Hal pertama, sebagai tubuh Kristus, GMIT perlu berhati-hati terhadap bahaya politik identitas, yang dapat saja terjadi ketika petimbangan suku, suka/tidak suka, kelompok, dan keluarga memengaruhi strategi pelayanan di GMIT. Strategi berbasis politik identitas dapat berpengaruh buruk pada persekutuan jemaat dan bahkan persekutuan para pelayan gereja (pendeta, penatua, diaken, dan pengajar). Apalagi kalau warga GMIT mengusung sikap atau gaya hidup se-suka, se-suku, se-kelompok, dan se-keluarga dalam aktivitas pelayanan di lingkup jemaat, klasis, dan sinode. Mereka atau program yang se-suka, se-suku, se-kelompok, dan se-keluarga lebih diistimewakan ketimbang yang bukan “se- …”. Karena keistimewaan ini tidak mustahil muncul sikap “asal bapak/mama senang (ABS/AMS)” dalam pelayanan gerejawi dan kecenderungan nepotisme menjadi gejala yang kuat terasa. Orang yang terlibat dalam “kekuatan” identitas tertentu tidak jarang menjadi arogan. Sebaliknya, bagi orang yang tidak se-suka, se-suku, se-kelompok, dan se-keluarga, minimal muncul dua sikap dalam dirinya. Pertama, orang itu menjadi penjilat. Atau, kedua, orang itu akan berjuang sekuat-kuatnya untuk mendapat akses yang sama dengan lainnya karena komitmennya sebagai hamba Kristus. Sikap kedua ini karena imannya yang kokoh. Andaikan itu yang terjadi, maka GMIT dapat diibaratkan seperti jemaat di Galatia. Menghadapi keadaan jemaat Galatia, Rasul Paulus menasihati: “Dalam hal ini tidak ada orang Yahudi atau orang Yunani, tidak ada hamba atau orang merdeka, tidak ada laki-laki atau perempuan, karena kamu semua adalah satu di dalam Kristus Yesus” (Galatia 3:28). Nasihat Rasul Paulus ini sesungguhnya ingin menekankan satu aspek penting yakni Koinonia (koinonia). Koinonia, yang menjadi hakikat gereja, patut ditingkatkan pada semua lingkup pelayanan (jemaat-klasis-sinode) melalui program-program yang relevan dengan masing-masing konteks. Hal ini penting untuk meningkatkan relasi dan komunikasi di antara jemaat maupun antarpara pelaku pelayanan.

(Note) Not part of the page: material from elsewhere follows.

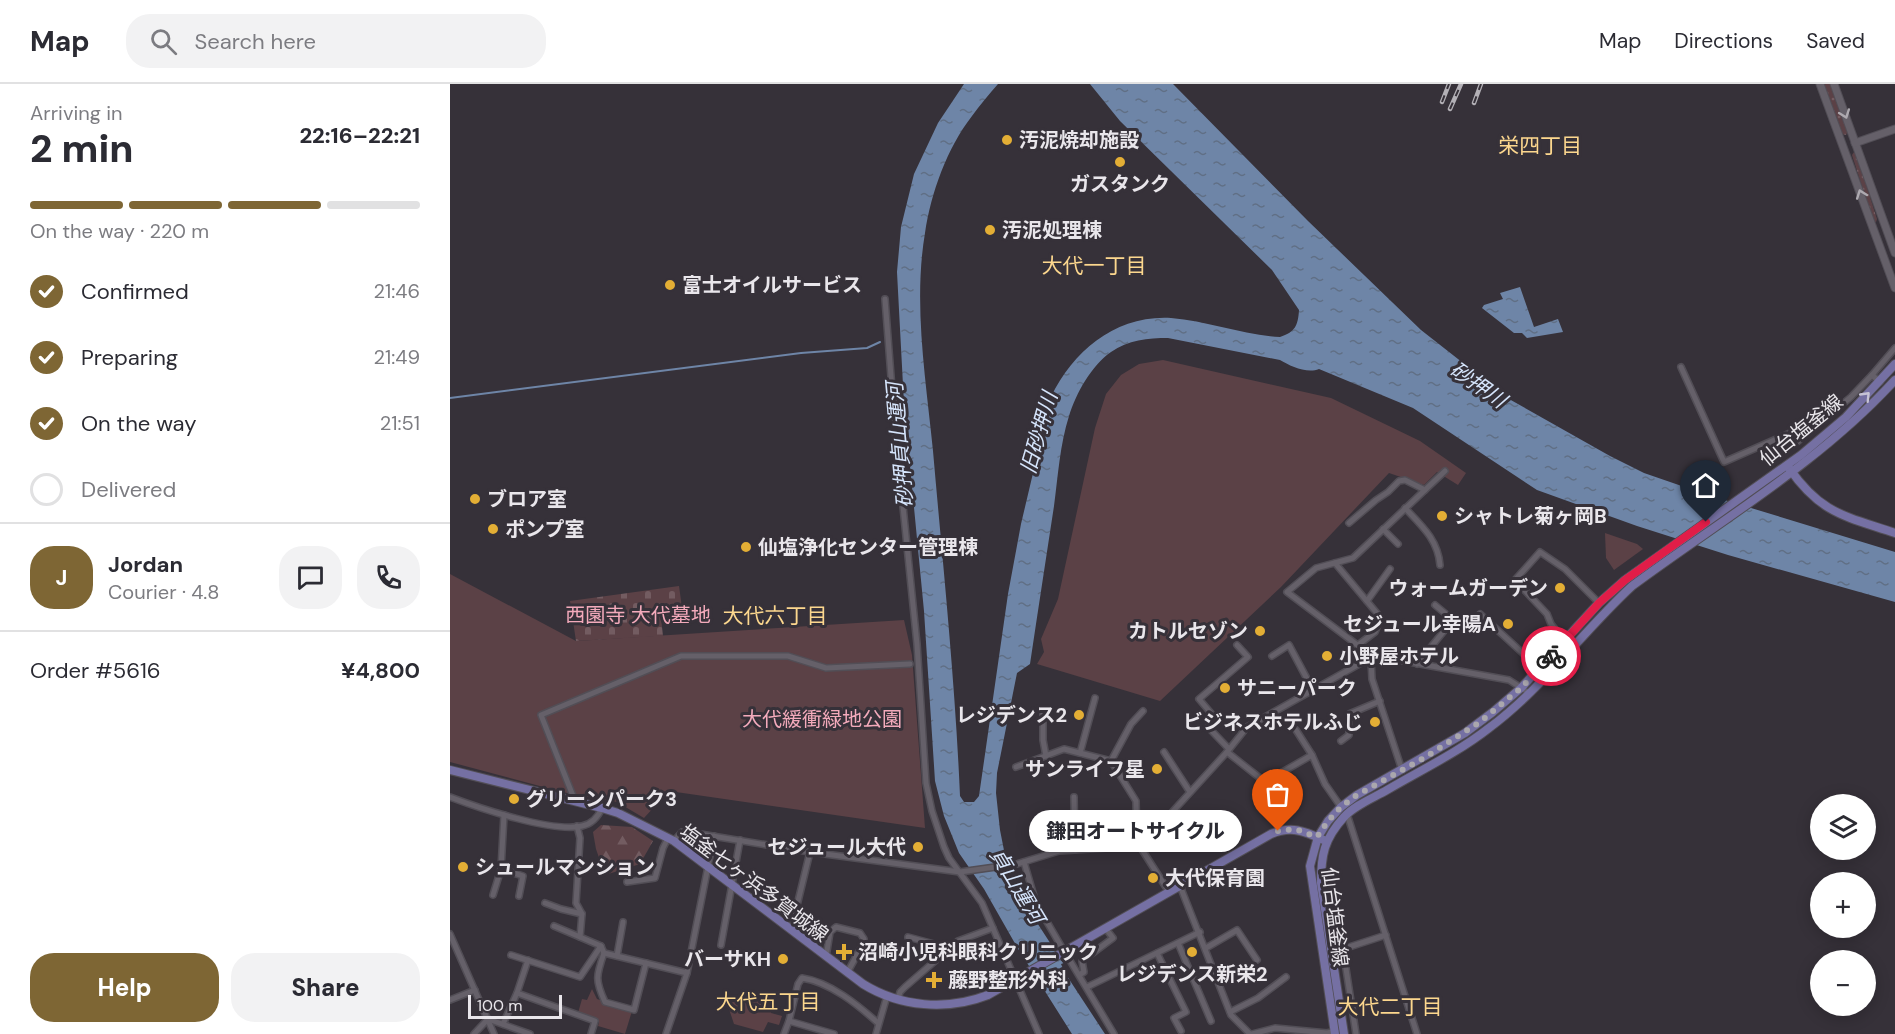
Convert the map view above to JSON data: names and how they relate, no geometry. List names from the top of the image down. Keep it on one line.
{"streets":{"main road":["仙台塩釜線","塩釜七ヶ浜多賀城線"]},"districts":["栄四丁目","大代一丁目","大代六丁目","大代五丁目","大代二丁目"],"water":["砂押川","旧砂押川","砂押貞山運河","貞山運河"],"parks":["西園寺 大代墓地","大代緩衝緑地公園"],"places":{"other":["汚泥焼却施設","ガスタンク","汚泥処理棟","富士オイルサービス","ブロア室","シャトレ菊ヶ岡B","ポンプ室","仙塩浄化センター管理棟","ウォームガーデン","セジュール幸陽A","カトルセゾン","小野屋ホテル","サニーパーク","レジデンス2","ビジネスホテルふじ","サンライフ星","グリーンパーク3","鎌田オートサイクル","セジュール大代","シュールマンション","大代保育園","レジデンス新栄2","バーサKH"],"health":["沼崎小児科眼科クリニック","藤野整形外科"]},"scale_bar":"100 m","page":{"header":"Map","search":"Search here","nav":["Map","Directions","Saved"],"heading":["2 min","Arriving in","22:16–22:21"],"panel":["Jordan","Courier · 4.8","Order #5616","¥4,800"],"bar":"On the way · 220 m","list":[["Confirmed","21:46"],["Preparing","21:49"],["On the way","21:51"],"Delivered"],"round":"J","map_buttons":["+","−"],"bubble":"鎌田オートサイクル","buttons":["Help","Share"],"scale":"100 m"}}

Hal kedua, politik identitas berkaitan pula dengan personalitas pemimpin yang hendaknya memiliki visi dan misi yang kuat yang kemudian dapat dikembangkan melalui komunikasi dan relasi yang solid. Dalam konteks GMIT, kami berpendapat bahwa visi seorang pemimpin gereja dapat dilihat dari sejauh mana dia menjadikan Kristus sebagai teladan hidupnya.  Bahwa sesungguhnya Kristus rela mati agar manusia bisa hidup dalam keselamatan Allah. Di sini yang hendak ditekankan adalah unsur rela berkorban bagi kepentingan gereja; karena biji gandum yang tidak jatuh ke dalam tanah dan mati, ia tetap satu biji saja; tetapi jika ia mati, ia akan menghasilkan banyak buah (Yohanes 12:24). Di dalam GMIT, salah satu tantangan adalah bagaimana menghadapi godaan berbisnis di dalam gereja dan bahkan menjadikan gereja sebagai kendaraan politik. Godaan ini tentu dapat melunturkan semangat rela berkorban bagi kepentingan gereja. Jangan sampai kita terjebak dalam teologi sukses yang nantinya dapat memengaruhi bentuk relasi dan komunikasi seorang fungsionaris gereja dengan jemaat atau komunikasi dan relasi antarpelayan itu sendiri. Terhadap persoalan ini, maka pengembangan kapasitas SDM yang terencana mulai dari lingkup jemaat, klasis, dan sinode perlu diperhatikan dengan serius. Pengembangan kapasitas ini tidak hanya terkait penajaman visi, peningkatan kemampuan berkomunikasi dan relasi, melainkan juga peningkatan kualitas intelektual, etika, moral dan spiritualitas. Jangan sampai pola bergereja kita hanya menitikberatkan pada pembangunan fisik saja. GMIT perlu memberi perhatian serius, khususnya, pada pembangunan jemaat yang berjejaring. Hal ini berguna bagi GMIT untuk menyelesaikan persoalan-persoalan secara internal dan eksternal.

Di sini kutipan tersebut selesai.